Cohousing Groups Calling Themselves Ecovillages
From: Michael Mariner (mykanofone.net)
Date: Wed, 4 Feb 1998 15:53:42 -0600
[I haven't been following coho-L too closely lately, so forgive me if 
this topic has been thrashed or trashed by this list -- just tell me!]

At last year's Seattle cohousing conference, I heard Chris Hanson say 
that when his group called themselves "an ecovillage" they generated much 
more interest than when they called themselves "cohousing."

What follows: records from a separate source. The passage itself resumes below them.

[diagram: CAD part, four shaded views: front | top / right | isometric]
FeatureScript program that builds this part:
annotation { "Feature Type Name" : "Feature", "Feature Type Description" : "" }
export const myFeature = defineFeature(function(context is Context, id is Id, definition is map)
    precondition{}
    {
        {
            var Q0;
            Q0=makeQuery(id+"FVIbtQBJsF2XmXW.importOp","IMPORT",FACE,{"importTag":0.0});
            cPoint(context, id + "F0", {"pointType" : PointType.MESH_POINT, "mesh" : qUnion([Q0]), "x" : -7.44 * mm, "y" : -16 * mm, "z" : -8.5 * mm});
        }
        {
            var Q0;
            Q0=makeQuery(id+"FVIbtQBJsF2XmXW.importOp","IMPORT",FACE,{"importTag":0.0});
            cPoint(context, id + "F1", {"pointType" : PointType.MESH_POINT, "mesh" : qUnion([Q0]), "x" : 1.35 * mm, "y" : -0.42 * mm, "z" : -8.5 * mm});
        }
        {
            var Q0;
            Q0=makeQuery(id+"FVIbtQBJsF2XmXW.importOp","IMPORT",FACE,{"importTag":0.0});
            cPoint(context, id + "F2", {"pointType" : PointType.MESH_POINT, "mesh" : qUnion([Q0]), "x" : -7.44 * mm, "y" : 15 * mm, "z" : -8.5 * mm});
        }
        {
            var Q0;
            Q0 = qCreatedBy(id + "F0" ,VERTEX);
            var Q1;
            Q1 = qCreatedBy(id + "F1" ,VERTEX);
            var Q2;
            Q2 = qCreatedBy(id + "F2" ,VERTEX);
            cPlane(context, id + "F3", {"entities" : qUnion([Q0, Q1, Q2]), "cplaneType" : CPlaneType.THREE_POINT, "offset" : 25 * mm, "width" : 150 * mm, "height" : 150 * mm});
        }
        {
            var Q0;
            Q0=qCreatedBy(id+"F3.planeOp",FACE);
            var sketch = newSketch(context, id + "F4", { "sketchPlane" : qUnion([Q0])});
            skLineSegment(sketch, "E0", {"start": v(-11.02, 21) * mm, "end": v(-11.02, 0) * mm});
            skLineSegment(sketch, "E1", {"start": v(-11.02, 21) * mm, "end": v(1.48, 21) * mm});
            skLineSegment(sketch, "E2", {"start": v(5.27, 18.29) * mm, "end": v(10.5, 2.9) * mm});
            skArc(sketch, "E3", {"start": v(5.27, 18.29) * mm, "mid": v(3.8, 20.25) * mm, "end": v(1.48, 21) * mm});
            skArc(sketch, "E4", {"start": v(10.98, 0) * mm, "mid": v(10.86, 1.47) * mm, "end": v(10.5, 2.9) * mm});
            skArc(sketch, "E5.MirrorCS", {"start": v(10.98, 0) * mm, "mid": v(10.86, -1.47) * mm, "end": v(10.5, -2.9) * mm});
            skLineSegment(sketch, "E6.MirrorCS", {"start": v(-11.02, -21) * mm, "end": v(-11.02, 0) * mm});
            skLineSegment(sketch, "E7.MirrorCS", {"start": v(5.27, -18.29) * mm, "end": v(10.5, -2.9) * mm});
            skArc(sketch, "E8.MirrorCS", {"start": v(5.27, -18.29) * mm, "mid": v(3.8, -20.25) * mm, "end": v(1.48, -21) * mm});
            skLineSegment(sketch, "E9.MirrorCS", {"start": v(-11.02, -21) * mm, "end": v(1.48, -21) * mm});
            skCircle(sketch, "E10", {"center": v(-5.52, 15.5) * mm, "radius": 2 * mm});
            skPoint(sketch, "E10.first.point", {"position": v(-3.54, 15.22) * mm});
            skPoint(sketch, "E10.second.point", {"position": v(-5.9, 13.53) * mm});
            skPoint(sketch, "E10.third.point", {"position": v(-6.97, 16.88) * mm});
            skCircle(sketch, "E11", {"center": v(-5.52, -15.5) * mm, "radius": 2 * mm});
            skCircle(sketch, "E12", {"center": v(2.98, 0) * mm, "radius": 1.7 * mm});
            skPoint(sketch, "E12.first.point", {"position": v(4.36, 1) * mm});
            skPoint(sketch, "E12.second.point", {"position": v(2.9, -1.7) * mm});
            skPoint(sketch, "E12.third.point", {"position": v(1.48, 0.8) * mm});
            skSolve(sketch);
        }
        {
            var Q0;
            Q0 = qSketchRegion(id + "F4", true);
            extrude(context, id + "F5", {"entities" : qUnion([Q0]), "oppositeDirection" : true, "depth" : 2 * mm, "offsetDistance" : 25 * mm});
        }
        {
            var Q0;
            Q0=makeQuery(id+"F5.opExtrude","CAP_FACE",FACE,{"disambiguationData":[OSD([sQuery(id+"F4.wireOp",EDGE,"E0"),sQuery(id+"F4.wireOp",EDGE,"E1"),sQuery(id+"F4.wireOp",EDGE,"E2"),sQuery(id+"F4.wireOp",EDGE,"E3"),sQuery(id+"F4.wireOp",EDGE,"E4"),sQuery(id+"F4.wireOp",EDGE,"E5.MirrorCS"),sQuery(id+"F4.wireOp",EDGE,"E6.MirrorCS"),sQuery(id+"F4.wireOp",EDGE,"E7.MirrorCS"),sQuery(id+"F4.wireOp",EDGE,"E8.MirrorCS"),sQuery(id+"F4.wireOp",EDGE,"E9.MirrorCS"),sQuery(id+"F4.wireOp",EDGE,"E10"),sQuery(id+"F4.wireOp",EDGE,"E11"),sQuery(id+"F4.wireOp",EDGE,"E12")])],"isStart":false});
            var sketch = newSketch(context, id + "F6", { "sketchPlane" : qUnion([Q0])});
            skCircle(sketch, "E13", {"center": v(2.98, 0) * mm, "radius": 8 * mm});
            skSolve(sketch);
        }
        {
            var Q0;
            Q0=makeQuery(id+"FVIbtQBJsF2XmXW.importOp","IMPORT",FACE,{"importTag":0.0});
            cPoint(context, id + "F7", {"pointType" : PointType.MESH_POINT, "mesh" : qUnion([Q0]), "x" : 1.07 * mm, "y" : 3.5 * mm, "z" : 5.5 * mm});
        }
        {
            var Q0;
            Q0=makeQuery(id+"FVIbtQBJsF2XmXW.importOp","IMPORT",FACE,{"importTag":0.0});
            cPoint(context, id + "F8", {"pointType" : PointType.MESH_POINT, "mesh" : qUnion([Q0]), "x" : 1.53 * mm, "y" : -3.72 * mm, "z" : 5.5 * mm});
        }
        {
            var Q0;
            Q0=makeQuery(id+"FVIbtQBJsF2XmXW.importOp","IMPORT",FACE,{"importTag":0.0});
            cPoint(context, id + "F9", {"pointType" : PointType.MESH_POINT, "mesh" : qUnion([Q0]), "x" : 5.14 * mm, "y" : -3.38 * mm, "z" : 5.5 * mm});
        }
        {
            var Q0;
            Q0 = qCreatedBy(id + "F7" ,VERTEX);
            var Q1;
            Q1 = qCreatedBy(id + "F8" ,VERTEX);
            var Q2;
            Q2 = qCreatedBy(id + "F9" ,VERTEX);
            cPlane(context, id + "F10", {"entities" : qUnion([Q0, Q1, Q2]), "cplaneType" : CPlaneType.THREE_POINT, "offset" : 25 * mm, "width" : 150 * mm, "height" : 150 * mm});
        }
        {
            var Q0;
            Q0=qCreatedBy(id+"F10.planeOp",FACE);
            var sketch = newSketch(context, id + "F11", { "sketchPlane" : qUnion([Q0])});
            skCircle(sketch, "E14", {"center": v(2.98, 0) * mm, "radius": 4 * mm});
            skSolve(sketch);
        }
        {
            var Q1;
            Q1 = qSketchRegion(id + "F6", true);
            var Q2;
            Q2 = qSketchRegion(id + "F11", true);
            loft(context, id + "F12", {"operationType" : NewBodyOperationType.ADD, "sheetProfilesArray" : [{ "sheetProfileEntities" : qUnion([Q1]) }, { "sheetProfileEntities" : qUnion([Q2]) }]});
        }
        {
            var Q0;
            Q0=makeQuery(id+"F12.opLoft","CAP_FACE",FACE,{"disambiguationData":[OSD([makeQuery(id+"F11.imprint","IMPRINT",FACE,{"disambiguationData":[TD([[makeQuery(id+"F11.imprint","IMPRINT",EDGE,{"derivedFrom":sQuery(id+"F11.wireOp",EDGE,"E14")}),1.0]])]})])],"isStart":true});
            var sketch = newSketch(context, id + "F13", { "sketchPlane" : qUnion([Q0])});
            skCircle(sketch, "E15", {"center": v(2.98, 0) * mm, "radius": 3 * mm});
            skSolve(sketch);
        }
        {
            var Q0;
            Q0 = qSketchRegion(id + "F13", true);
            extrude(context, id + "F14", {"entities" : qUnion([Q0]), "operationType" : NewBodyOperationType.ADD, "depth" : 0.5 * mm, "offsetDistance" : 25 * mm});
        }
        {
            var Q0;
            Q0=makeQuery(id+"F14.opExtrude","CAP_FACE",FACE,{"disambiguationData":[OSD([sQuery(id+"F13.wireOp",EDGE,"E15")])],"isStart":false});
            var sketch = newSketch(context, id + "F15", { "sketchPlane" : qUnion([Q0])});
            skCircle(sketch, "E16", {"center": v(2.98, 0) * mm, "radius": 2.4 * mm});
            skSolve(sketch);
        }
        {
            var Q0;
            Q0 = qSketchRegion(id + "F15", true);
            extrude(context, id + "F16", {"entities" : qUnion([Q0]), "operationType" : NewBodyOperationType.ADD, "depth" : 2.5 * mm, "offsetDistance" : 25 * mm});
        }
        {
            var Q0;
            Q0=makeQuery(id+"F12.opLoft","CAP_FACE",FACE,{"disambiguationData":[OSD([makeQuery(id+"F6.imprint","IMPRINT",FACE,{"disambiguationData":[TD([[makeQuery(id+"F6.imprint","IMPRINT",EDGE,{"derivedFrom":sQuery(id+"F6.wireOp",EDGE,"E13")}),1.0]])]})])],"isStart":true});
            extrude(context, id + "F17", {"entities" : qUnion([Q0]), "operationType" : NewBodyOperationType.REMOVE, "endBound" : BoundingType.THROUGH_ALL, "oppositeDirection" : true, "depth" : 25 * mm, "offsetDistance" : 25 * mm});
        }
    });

How do others feel about this?  Most cohousers and cohousing sites *are* 
more ecological than typical suburbanites, but is this enough to use the 
term ecovillage with integrity?

Ecovillage status is an ideal -- a goal to shoot for.  Most (all?) 
communities that call themselves ecovillages are quick to say they are 
*aspiring* ecovillages.

In a book called "Eco-Villages and Sustainable Communities" the authors 
(Gaia Trust/Context Institute) defined an ecovillage as a

    human scale

    full-featured settlement

    in which human activities are harmlessly integrated into the natural 
world

    in a way that is supportive of healthy human development and

    can be successfully continued into the indefinite future. ***


[The defintion is broken down as above because each line is expanded upon 
by the authors in subsequent paragraphs.]

Ecovillage at Ithaca has cohousing neighborhoods as components of the 
overall ecovillage that also has businesses and agriculture and other 
features that help it to be an *aspiring* ecovillage.

A typical cohousing development doesn't have that wider environment, but 
whats stopping them (us) from becoming the hub of a wider community that 
has multiple neighborhoods participating to become "a full-featured 
settlement....."

Further, if a cohousing group has this intention as it builds it's 
(first) neighborhood, why not call itself an (aspiring) ecovillage?

Mike Mariner

***In Memoriam:  Diane Gilman of Context Institute, who I understand was 
one of the main authors of the above mentioned book, died recently of 
brain cancer.  She and her husband lived in the cohousing site on 
Bainbridge Island for several years. She was a truly marvelous person.